It was 1959. Bill Fahey had a sweet Chevy convertible, and Kay Domek was the pretty girl next door with eyes for him. They were destined to be together, their sisters all saw, but the high school juniors were slow to make a move on their own.
Bill and Kay's sisters eventually hatched a plot, giving everyone — including Kay — a ride in Bill's convertible to check out some storm damage from a recent tornado on the other side of town in Fairmont, Minn. The scheme worked. Within months, the school yearbook staff named Bill and Kay one the couples most likely to get married, and the Faheys soon proved them correct, marrying in 1961.
The marriage lasted 58 years, produced four sons and survived four separate bouts of cancer — all Kay's. She died Feb. 3 at age 77 from complications from metastatic breast cancer, surviving nearly 30 years of oncology and an untold number of camping trips with her adult sisters.

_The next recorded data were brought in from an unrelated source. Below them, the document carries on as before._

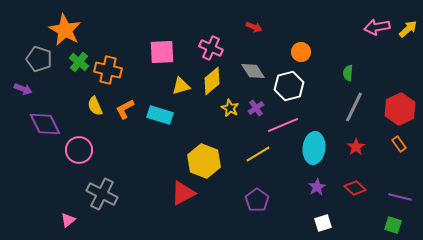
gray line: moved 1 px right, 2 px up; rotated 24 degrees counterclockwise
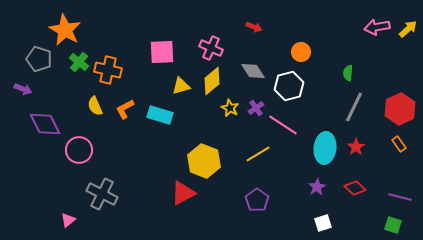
pink line: rotated 56 degrees clockwise
cyan ellipse: moved 11 px right
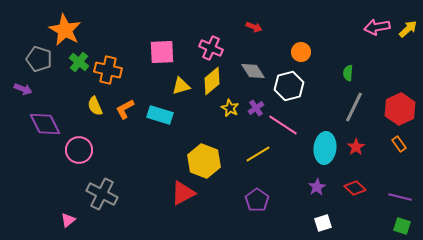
green square: moved 9 px right, 1 px down
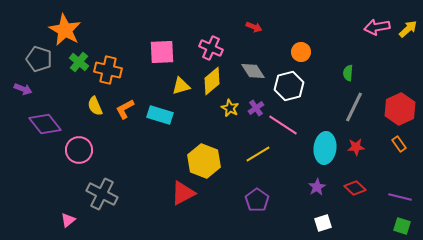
purple diamond: rotated 12 degrees counterclockwise
red star: rotated 30 degrees clockwise
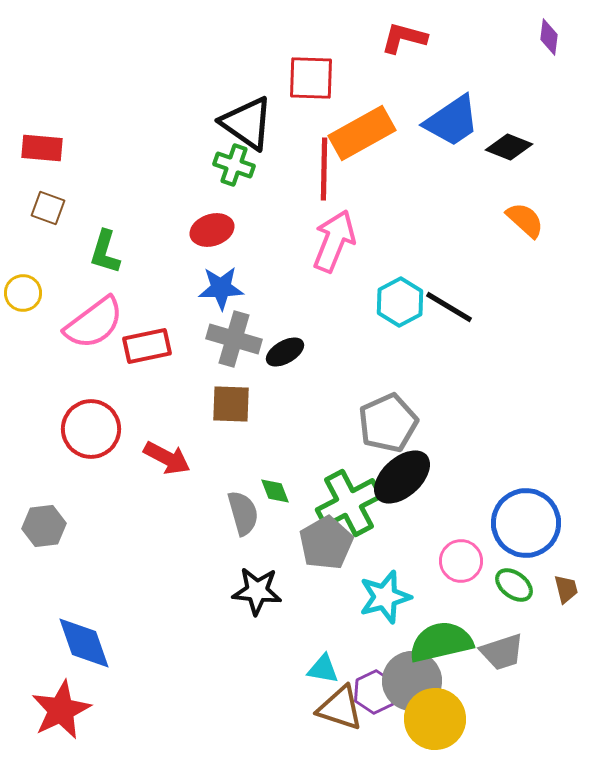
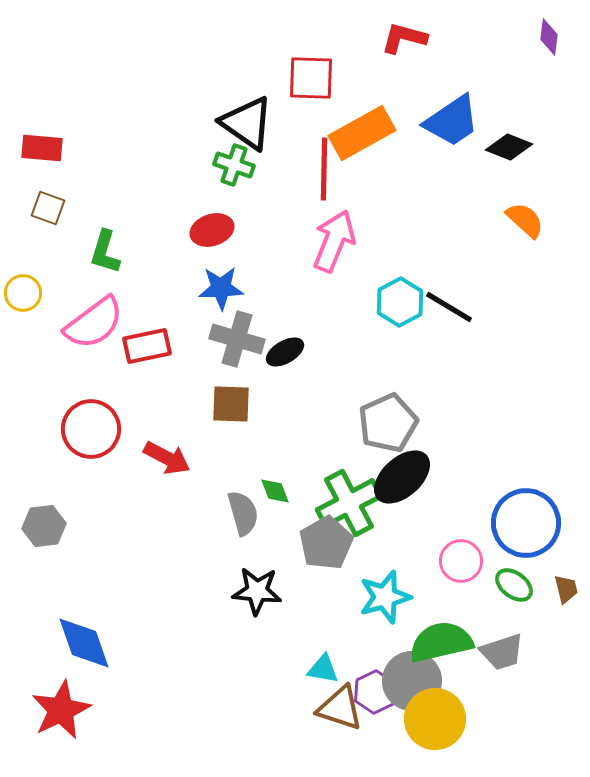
gray cross at (234, 339): moved 3 px right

"The first camping trip that we ever invited Kay on, she came in white pants and white sandals, and after probably 15 minutes she looked down and said, 'Oh, my feet are dirty.' … My dad looked at me and said, 'She's never going to make it,' " her sister Wendy Blum said, chuckling at the memory. "But she definitely, by the end of the weekend, was a true camper."

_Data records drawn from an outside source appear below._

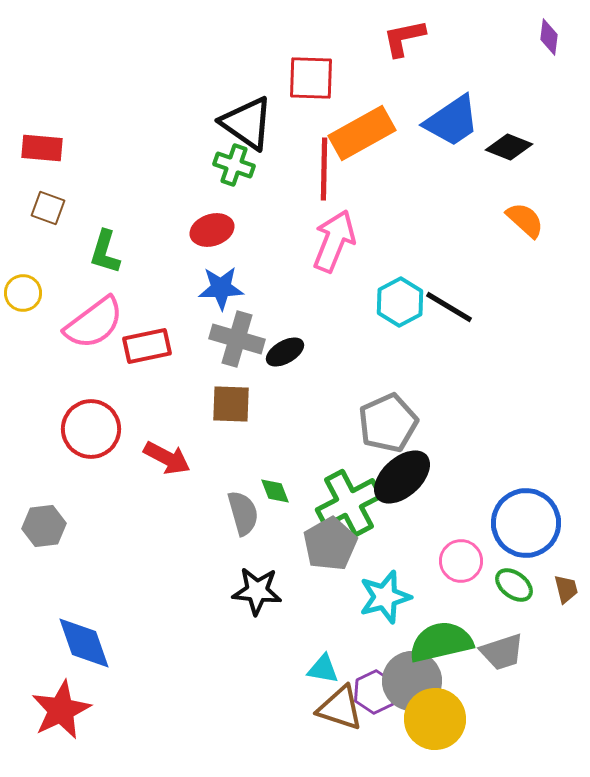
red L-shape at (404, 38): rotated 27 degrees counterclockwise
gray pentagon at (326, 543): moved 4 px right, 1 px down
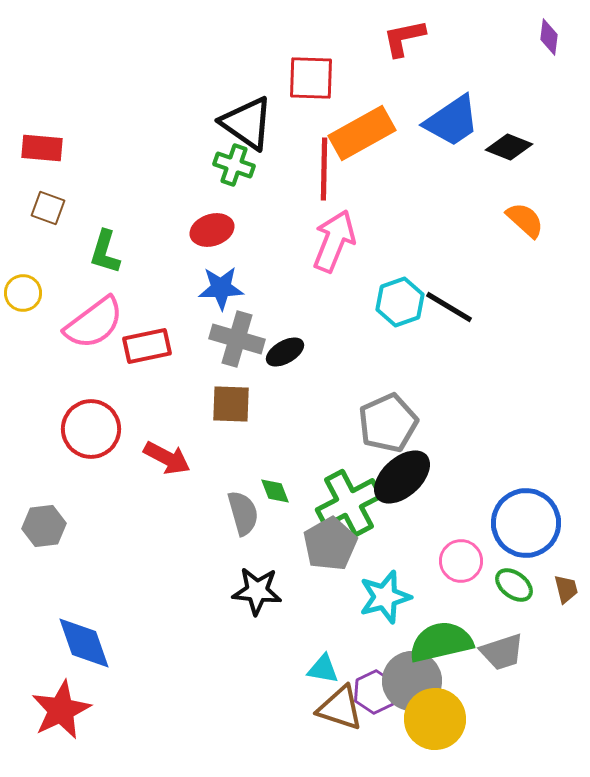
cyan hexagon at (400, 302): rotated 9 degrees clockwise
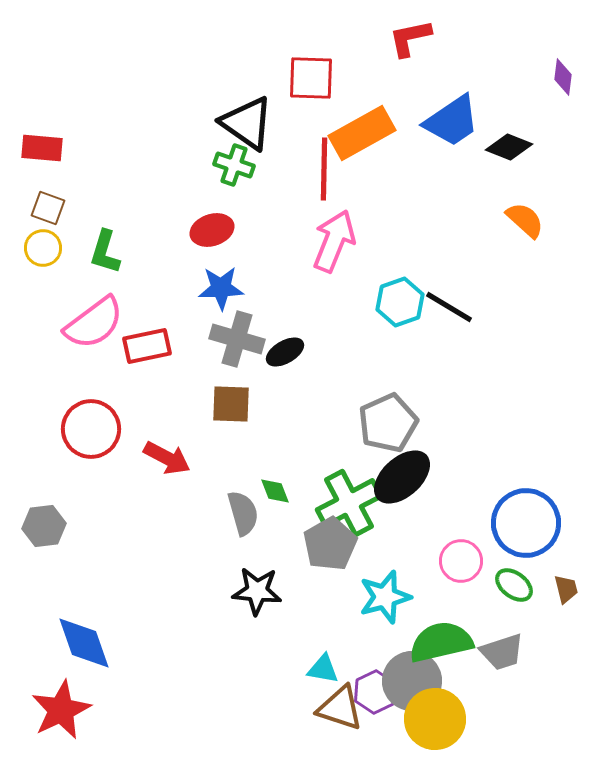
purple diamond at (549, 37): moved 14 px right, 40 px down
red L-shape at (404, 38): moved 6 px right
yellow circle at (23, 293): moved 20 px right, 45 px up
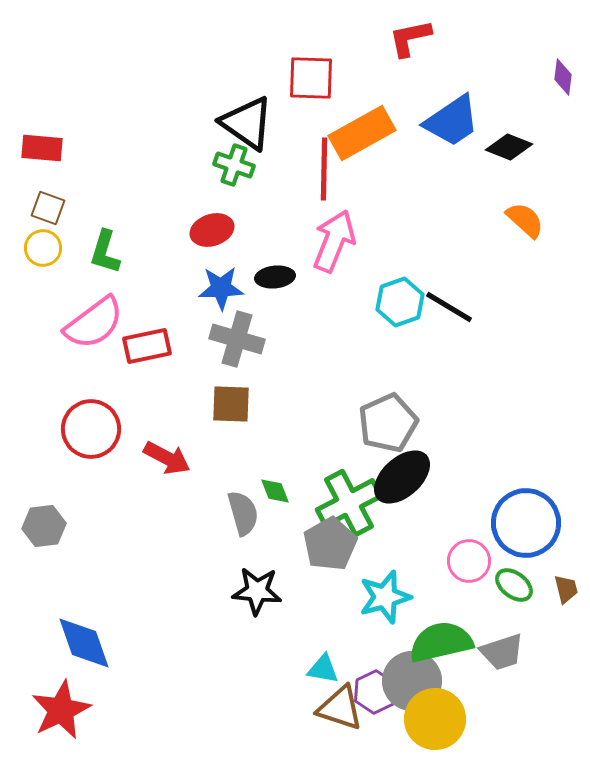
black ellipse at (285, 352): moved 10 px left, 75 px up; rotated 24 degrees clockwise
pink circle at (461, 561): moved 8 px right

Defying expectations was a running theme in Kay Fahey's life.
In her late 40s, she was diagnosed with breast cancer. Her youngest son, Tim Fahey, recounted the story of a medical tech who examined her images in 1991: "The tech looks at her chart and says to her — she told me this years later — he looked at her and said, 'Why are you even bothering with this? You should go home and plan your funeral.' "
She did not go home and plan her funeral in 1991. She kept on living, until 2020.
"She passed this trait on to us," Tim Fahey said. "Someone tells you one thing, you don't agree with it, you're going to do the opposite no matter what."